I don’t know why it serves anyone well to 1) believe the company’s word at face value and 2) not believe that the Chinese gov does not have backdoor agreements with the largest Chinese tech company.

The better question to ask is what information TikTok even has on someone. It isn’t exactly an app that asks for a lot of real world identity data to signup with.

IMO their biggest thing would be their ability to use computer vision to instantly process videos and match faces with real world identity databases and then to link faces and backgrounds to locations, family members/connections, interests, etc.

3 comments

TikTok has been outed as an app that captures massive amounts of telemetry data that could be used to identify a user after the fact. The data it collects (contact lists) absolutely could be used for targeted oppression.
What do you mean by “identify a user”? Isn’t the fact that you’re filming videos of yourself “identifying yourself” more so than whatever device data TikTok and every other app on your phone is capturing?
Tiktok doesn't require that a user film themselves. If they never appear in frame, there would still be plenty of other data captured from the device to correlate to a specific human.
Ok sure...but the main use case is filming yourself. It would seem really strange for anyone who chooses to publicly post videos on that app to be worried about TikTok being able to identify people or things in the app, or capture data associated with your phone or email you use to sign up with.
Think back to any round of recent protests. People are passionate about their positions...they post about it on their chosen social media platform being completely unaware of the technical consequences. Later on, they "disappear" (wordage chosen because that's what happens to dissidents in China).

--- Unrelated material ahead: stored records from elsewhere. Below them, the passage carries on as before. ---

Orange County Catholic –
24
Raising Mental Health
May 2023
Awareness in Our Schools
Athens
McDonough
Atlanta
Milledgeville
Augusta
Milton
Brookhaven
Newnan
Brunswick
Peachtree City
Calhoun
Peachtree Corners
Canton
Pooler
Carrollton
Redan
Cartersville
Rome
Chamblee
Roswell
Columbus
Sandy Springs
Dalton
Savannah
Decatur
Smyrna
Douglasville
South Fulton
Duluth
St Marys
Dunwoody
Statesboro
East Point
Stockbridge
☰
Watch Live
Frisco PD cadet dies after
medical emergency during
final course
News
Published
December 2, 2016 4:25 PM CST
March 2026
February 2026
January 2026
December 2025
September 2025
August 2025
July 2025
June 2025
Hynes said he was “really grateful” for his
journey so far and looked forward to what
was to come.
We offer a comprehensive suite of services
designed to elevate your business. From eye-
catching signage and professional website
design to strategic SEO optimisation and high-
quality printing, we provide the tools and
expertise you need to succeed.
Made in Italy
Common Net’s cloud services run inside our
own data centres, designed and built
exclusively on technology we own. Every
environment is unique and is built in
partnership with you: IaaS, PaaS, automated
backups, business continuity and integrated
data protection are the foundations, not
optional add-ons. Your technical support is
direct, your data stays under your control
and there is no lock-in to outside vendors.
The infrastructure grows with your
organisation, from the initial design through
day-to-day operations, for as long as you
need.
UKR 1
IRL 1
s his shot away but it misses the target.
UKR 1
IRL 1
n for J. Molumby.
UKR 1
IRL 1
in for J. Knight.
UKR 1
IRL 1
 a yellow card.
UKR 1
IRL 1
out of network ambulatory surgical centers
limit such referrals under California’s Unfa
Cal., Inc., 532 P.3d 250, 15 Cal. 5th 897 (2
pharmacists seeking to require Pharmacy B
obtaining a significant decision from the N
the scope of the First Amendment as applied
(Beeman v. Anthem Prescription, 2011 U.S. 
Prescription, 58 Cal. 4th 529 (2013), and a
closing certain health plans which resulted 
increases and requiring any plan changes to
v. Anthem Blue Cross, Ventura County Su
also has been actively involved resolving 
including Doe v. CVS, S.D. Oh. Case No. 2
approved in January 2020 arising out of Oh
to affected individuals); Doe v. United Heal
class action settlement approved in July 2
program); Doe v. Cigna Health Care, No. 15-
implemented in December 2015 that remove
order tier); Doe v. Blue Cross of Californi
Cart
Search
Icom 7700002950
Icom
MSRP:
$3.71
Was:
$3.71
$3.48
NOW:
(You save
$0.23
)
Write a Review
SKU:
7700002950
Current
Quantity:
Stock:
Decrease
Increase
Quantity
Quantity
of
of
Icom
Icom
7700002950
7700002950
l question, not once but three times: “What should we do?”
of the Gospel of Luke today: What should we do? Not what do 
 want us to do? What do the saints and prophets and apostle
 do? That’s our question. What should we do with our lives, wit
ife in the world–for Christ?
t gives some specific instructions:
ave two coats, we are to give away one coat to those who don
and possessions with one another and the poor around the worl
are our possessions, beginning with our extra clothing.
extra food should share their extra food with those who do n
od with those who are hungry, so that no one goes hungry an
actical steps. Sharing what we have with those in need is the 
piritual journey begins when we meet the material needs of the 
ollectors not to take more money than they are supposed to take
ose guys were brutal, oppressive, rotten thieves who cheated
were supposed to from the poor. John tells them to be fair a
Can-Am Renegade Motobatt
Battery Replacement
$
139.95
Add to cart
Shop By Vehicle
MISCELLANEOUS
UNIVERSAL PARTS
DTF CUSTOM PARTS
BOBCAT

The point is that tons of people have no idea how to protect their own privacy. We can still advocate for protections in the same way we have warning labels on harsh cleaning chemicals.

Couldn't they also tweak the algorithm at a crucial moment to steer public opinion to certain content?
That being true and meaningful are two distinct things. That is true of anything that selects information to present to a user. Netflix recommendations, Facebook feed/ads/group recommendations, LinkedIn feed, Twitter feed, Reddit rankings, or search engine results. It could not be algorithmic and it could be mandatory editorial programming in a companies that run large numbers of local news stations.

What you said describes literally any technology that makes decisions about what to present to the user.

In my view, this is really the more important and unfortunately often underappreciated concern here. There's a lot of talk about what personal data might be captured by these apps/services (not to minimize that either), but it seems there's overall much less discussion about the potential for the control of information/ideas over large audiences, even in subtle but impactful ways. Not only is it plausible that such interference could happen, be it to exert political or economic influence, but it's likely that it could be done surreptitiously with little to no oversight by regulators, governments and ultimately the people using these services.
Yes, they could.

Funny you mention this, because an effort to purchase tickets to a high-profile campaign rally for Trump (and not attend, in an effort to make his rally look poorly attended) was conceived and organized through Tik-Tok. Not a Trump supporter by any means, but given that Trump is much more hostile to China than Biden, doesn't that explicitly seem like a situation that could be considered "foreign election meddling"?

> IMO their biggest thing would be their ability to use computer vision to instantly process videos

An intelligence agency interested in that information could just scrape TikTok's entire catalog and do the processing themselves. If it were a messaging app that would be different, but since TikTok is all about posting videos for the whole world to see, they don't really have much secret information about their users.